The previous discussion established that we focus on the Order of Growth rather than precise step counts $f(n)$. To highlight why this asymptotic view is critical, we analyze two different approaches to solving the Summation Problem (calculating the sum of integers from 1 to $n$).

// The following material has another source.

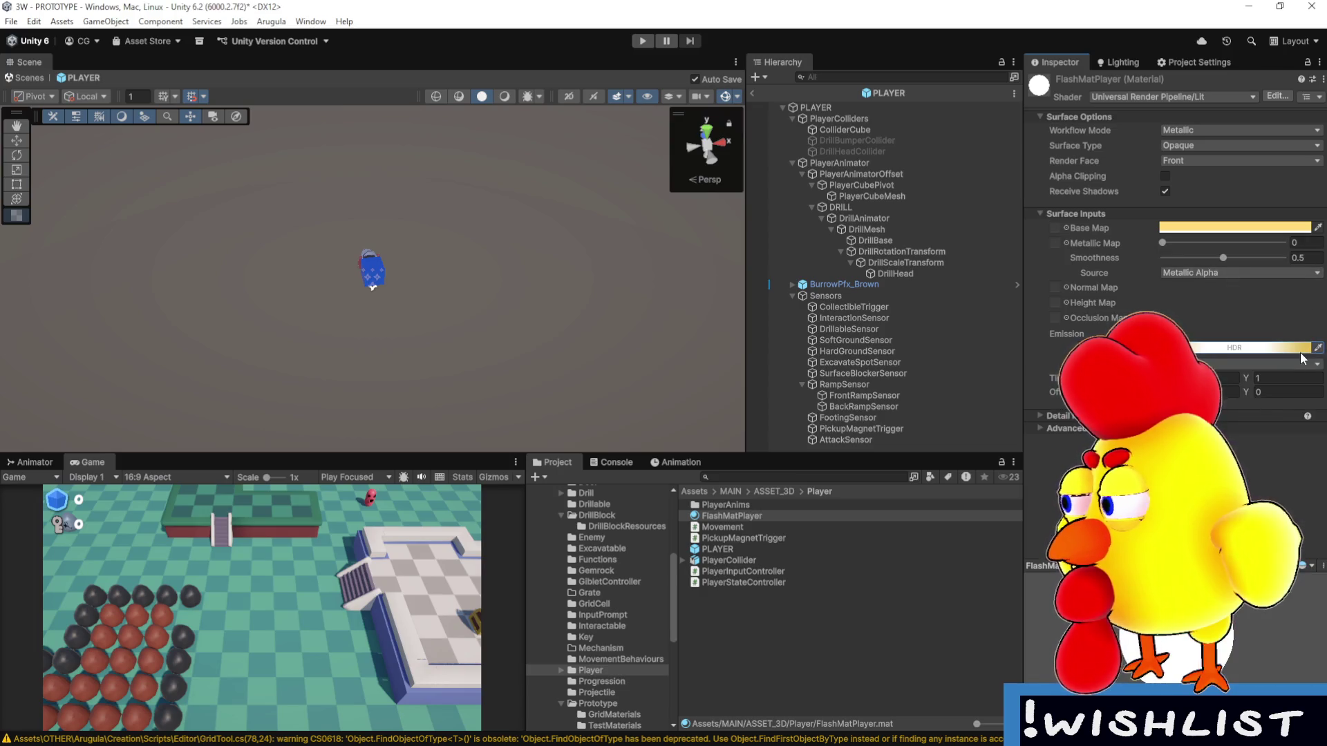
Change FlashMatPlayer's emission and base colours from yellow to cyan.
{"action": "left_click", "coordinate": [1296, 352]}
{"action": "left_click", "coordinate": [1182, 328]}
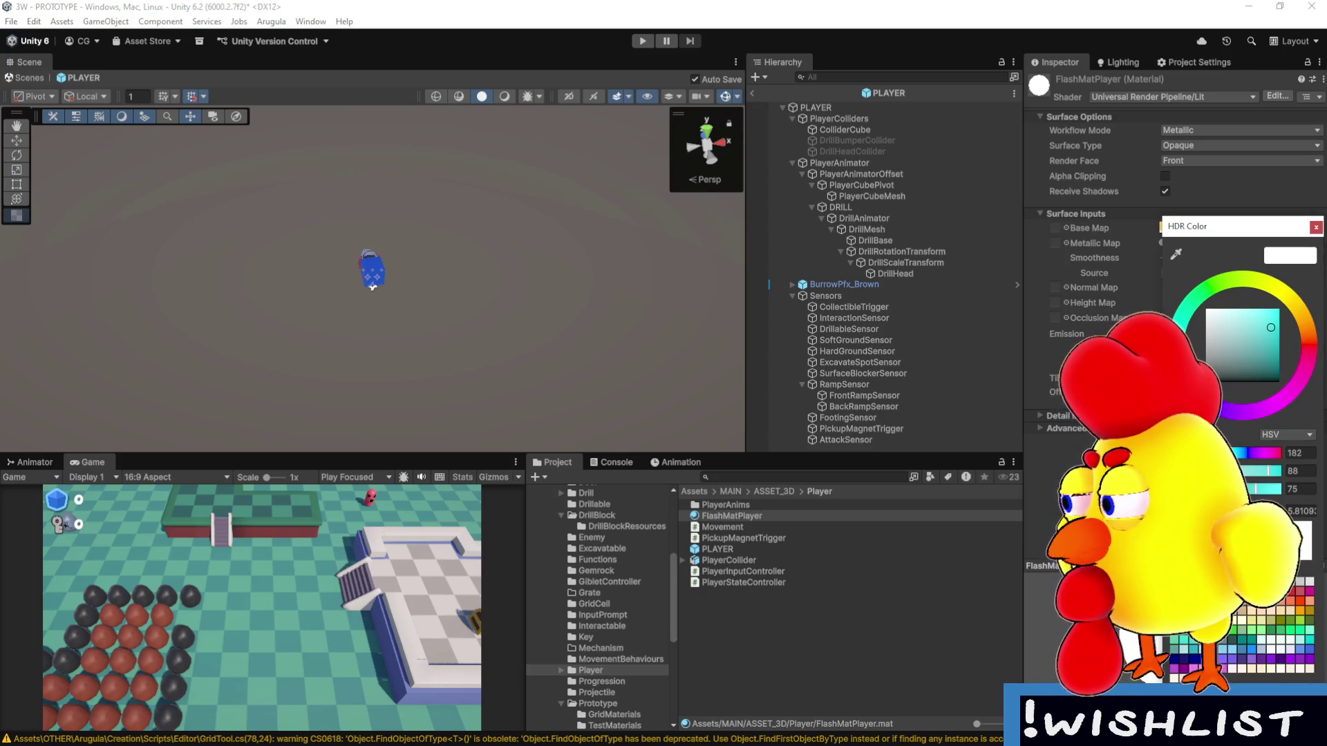
{"action": "left_click", "coordinate": [1315, 227]}
{"action": "left_click", "coordinate": [1241, 228]}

  • We compare two algorithms with drastically different scaling behavior:
  • Algorithm 1: Iterative Sum (The $O(n)$ Method)
    • This algorithm iterates through every number from 1 to $n$, performing constant-time work (addition and assignment) in each iteration.
    • Running Time Cost $f_1(n)$: Approximately $3n + 3$.
    • Asymptotic Complexity: $O(n)$ (Linear time).
  • Algorithm 2: Gaussian Formula (The $O(1)$ Method)
    • This algorithm uses the mathematical identity $\text{Sum} = n(n+1)/2$. It performs a fixed number of operations (addition, multiplication, division), regardless of the size of $n$.
    • Running Time Cost $f_2(n)$: Approximately 5.
    • Asymptotic Complexity: $O(1)$ (Constant time).

Performance Comparison

The following table demonstrates that even if Algorithm 1's constants were slightly smaller, the difference in the dominant term dictates performance for large $n$. The constant factor difference in $f(n)$ is trivial compared to the difference between linear and constant growth.

$n$ (Input Size) $f_1(n)$ (Loop Cost) $f_2(n)$ (Formula Cost) Performance Impact
1,000 3,003 5 Algorithm 2 is $\times 600$ faster
1,000,000 3,000,003 5 Algorithm 2 is $\times 600,000$ faster

This comparison confirms that the ultimate measure of an algorithm's inefficiency is its Order of Growth.